- _Short exercise 1_
In the records, express the lines running from the line that contains "table_cell ★法定代理人 (親簽章)" up to and including the line that contains "table_cell (限填一人) [301, 976, 1141, 1039]" as a JSON list of strings, one string per line, skipping blank lines.

=== Reading text ===

Summary. The manuscript describes the organization and results of the SAFE: Synthetic Video Detection Challenge co-located with the APAI Workshop at ICCV 2025. It details the challenge design involving two tasks—synthetic video detection and detection under post-processing operations—using a dataset of 6,000 video samples (20 hours) from 13 synthetic generators matched to real videos from 21 sources. With over 600 submissions from 12 teams evaluated blindly on the Hugging Face platform, the paper reports measurable progress in cross-generator generalization while noting persistent vulnerabilities to post-processing artifacts such as resizing, re-compression, and motion blur.

Significance. If the detailed results and analysis support the high-level claims, this work is significant for providing a large-scale blind benchmark that evaluates both generalization across generators and robustness to common post-processing. Such benchmarks are timely for the synthetic media detection community and can inform the development of more reliable detectors. The public challenge platform and dataset scale add practical value beyond a standard methods paper.

major comments (1)

[Abstract] Abstract: The central claim of 'measurable progress in cross-generator generalization but also persistent vulnerabilities to post-processing artifacts' depends on the post-processing operations (resizing, re-compression, motion blur and others) serving as a valid proxy for real-world conditions. The manuscript provides no external validation, such as statistical comparisons of artifact distributions against platform-collected videos or ablations with stronger real-world transforms, leaving this assumption untested and load-bearing for the robustness conclusions.

minor comments (2)

[Abstract] Abstract: The phrase '21 diverse and challenge sources' appears to contain a possible typo or unclear phrasing; clarify whether this refers to 'challenging sources' or another intended meaning.

=== Input data ===

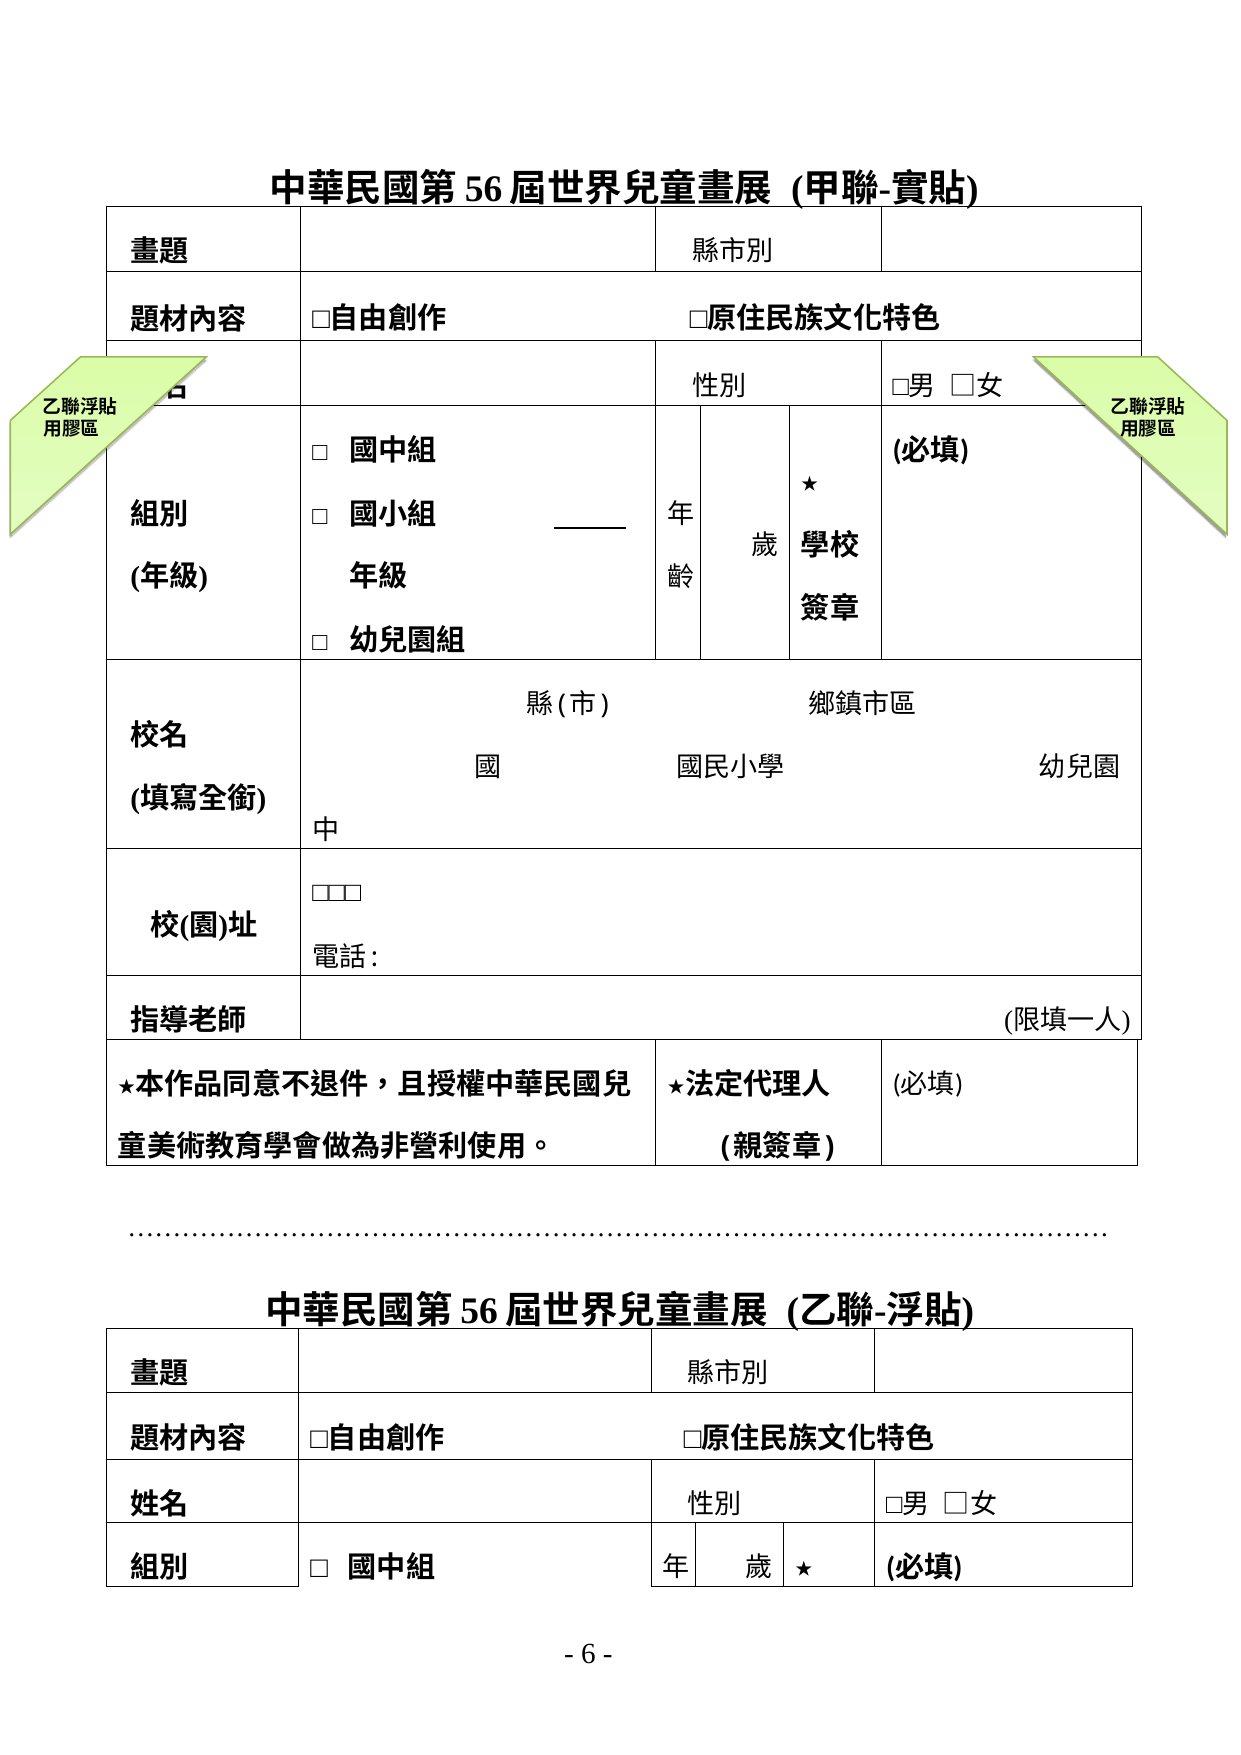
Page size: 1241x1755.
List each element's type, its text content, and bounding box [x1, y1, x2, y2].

table_cell ★法定代理人 (親簽章) [656, 1040, 881, 1165]
table_cell 校(園)址 [107, 849, 300, 975]
table_cell 年 [652, 1523, 695, 1586]
table_cell 校名 (填寫全銜) [107, 660, 300, 848]
table_cell (必填) [875, 1523, 1132, 1586]
table_cell 歲 [696, 1523, 783, 1586]
table_cell □原住民族文化特色 [485, 1393, 1132, 1459]
table_cell ★本作品同意不退件，且授權中華民國兒童美術教育學會做為非營利使用。 [107, 1040, 655, 1165]
table_cell 國小組 年級 [301, 469, 655, 595]
table_cell □自由創作 [301, 272, 488, 340]
table_cell 組別 (年級) [107, 406, 300, 658]
table_cell (必填) [882, 1040, 1137, 1165]
table_cell 幼兒園 [881, 722, 1141, 848]
table_cell [299, 1460, 651, 1522]
table_cell ★ [784, 1523, 874, 1586]
table_cell 縣(市) 鄉鎮市區 [301, 660, 1141, 722]
table_cell [301, 341, 655, 405]
table_cell (必填) [882, 406, 1141, 658]
table_cell 畫題 [107, 207, 300, 271]
table_cell 年齡 [656, 406, 700, 658]
table_cell 國中 [301, 722, 518, 848]
table_cell 幼兒園組 [301, 595, 655, 658]
table_cell 國中組 [299, 1523, 651, 1586]
table_cell 性別 [656, 341, 881, 405]
table_cell [882, 207, 1141, 271]
table_cell □男 □女 [875, 1460, 1132, 1522]
table_cell □原住民族文化特色 [488, 272, 1141, 340]
table_cell 國民小學 [519, 722, 881, 848]
table_cell 性別 [652, 1460, 874, 1522]
text ……………………………………………………………………………………….……… [127, 1184, 1137, 1247]
table_cell 題材內容 [107, 1393, 298, 1459]
table_header 中華民國第56屆世界兒童畫展 (乙聯-浮貼) [106, 1266, 1133, 1328]
table_cell 電話: [301, 912, 1141, 975]
table_cell ★ 學校簽章 [790, 406, 881, 658]
table_cell □男 □女 [882, 341, 1141, 405]
table_cell 姓名 [107, 341, 300, 405]
table_cell 縣市別 [652, 1329, 874, 1392]
table_cell 歲 [701, 406, 789, 658]
table_cell 姓名 [107, 1460, 298, 1522]
table_cell □□□ [301, 849, 1141, 912]
table_cell [299, 1329, 651, 1392]
table_header 中華民國第56屆世界兒童畫展 (甲聯-實貼) [106, 106, 1142, 206]
table_cell 縣市別 [656, 207, 881, 271]
table_cell [301, 207, 655, 271]
table_cell [1138, 1040, 1142, 1165]
table_cell 畫題 [107, 1329, 298, 1392]
table_cell [875, 1329, 1132, 1392]
table_cell 組別 [107, 1523, 298, 1586]
table_cell □自由創作 [299, 1393, 485, 1459]
table_cell (限填一人) [301, 976, 1141, 1039]
table_cell 指導老師 [107, 976, 300, 1039]
table_cell 題材內容 [107, 272, 300, 340]
table_cell 國中組 [301, 406, 655, 469]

===

- _Short exercise 2_
Using the challenge review, state whether each statement agrees with it, answering yes or no and quoting the deciding words: (a) The dataset holds 6,000 video samples from 13 synthetic generators. (b) Submissions were evaluated on the Kaggle platform. (c) The review gives two major comments.

- _Exercise result 1_
[
  "table_cell ★法定代理人 (親簽章) [656, 1040, 881, 1165]",
  "table_cell 校(園)址 [107, 849, 300, 975]",
  "table_cell 年 [652, 1523, 695, 1586]",
  "table_cell 校名 (填寫全銜) [107, 660, 300, 848]",
  "table_cell (必填) [875, 1523, 1132, 1586]",
  "table_cell 歲 [696, 1523, 783, 1586]",
  "table_cell □原住民族文化特色 [485, 1393, 1132, 1459]",
  "table_cell ★本作品同意不退件，且授權中華民國兒童美術教育學會做為非營利使用。 [107, 1040, 655, 1165]",
  "table_cell 國小組 年級 [301, 469, 655, 595]",
  "table_cell □自由創作 [301, 272, 488, 340]",
  "table_cell 組別 (年級) [107, 406, 300, 658]",
  "table_cell (必填) [882, 1040, 1137, 1165]",
  "table_cell 幼兒園 [881, 722, 1141, 848]",
  "table_cell [299, 1460, 651, 1522]",
  "table_cell ★ [784, 1523, 874, 1586]",
  "table_cell 縣(市) 鄉鎮市區 [301, 660, 1141, 722]",
  "table_cell [301, 341, 655, 405]",
  "table_cell (必填) [882, 406, 1141, 658]",
  "table_cell 畫題 [107, 207, 300, 271]",
  "table_cell 年齡 [656, 406, 700, 658]",
  "table_cell 國中 [301, 722, 518, 848]",
  "table_cell 幼兒園組 [301, 595, 655, 658]",
  "table_cell 國中組 [299, 1523, 651, 1586]",
  "table_cell 性別 [656, 341, 881, 405]",
  "table_cell [882, 207, 1141, 271]",
  "table_cell □男 □女 [875, 1460, 1132, 1522]",
  "table_cell □原住民族文化特色 [488, 272, 1141, 340]",
  "table_cell 國民小學 [519, 722, 881, 848]",
  "table_cell 性別 [652, 1460, 874, 1522]",
  "text ……………………………………………………………………………………….……… [127, 1184, 1137, 1247]",
  "table_cell 題材內容 [107, 1393, 298, 1459]",
  "table_header 中華民國第56屆世界兒童畫展 (乙聯-浮貼) [106, 1266, 1133, 1328]",
  "table_cell 電話: [301, 912, 1141, 975]",
  "table_cell ★ 學校簽章 [790, 406, 881, 658]",
  "table_cell □男 □女 [882, 341, 1141, 405]",
  "table_cell 姓名 [107, 341, 300, 405]",
  "table_cell 縣市別 [652, 1329, 874, 1392]",
  "table_cell 歲 [701, 406, 789, 658]",
  "table_cell 姓名 [107, 1460, 298, 1522]",
  "table_cell □□□ [301, 849, 1141, 912]",
  "table_cell [299, 1329, 651, 1392]",
  "table_header 中華民國第56屆世界兒童畫展 (甲聯-實貼) [106, 106, 1142, 206]",
  "table_cell 縣市別 [656, 207, 881, 271]",
  "table_cell [301, 207, 655, 271]",
  "table_cell [1138, 1040, 1142, 1165]",
  "table_cell 畫題 [107, 1329, 298, 1392]",
  "table_cell [875, 1329, 1132, 1392]",
  "table_cell 組別 [107, 1523, 298, 1586]",
  "table_cell □自由創作 [299, 1393, 485, 1459]",
  "table_cell (限填一人) [301, 976, 1141, 1039]"
]

- _Exercise result 2_
(a) Yes: "using a dataset of 6,000 video samples (20 hours) from 13 synthetic generators"
(b) No: "evaluated blindly on the Hugging Face platform"
(c) No: "major comments (1)"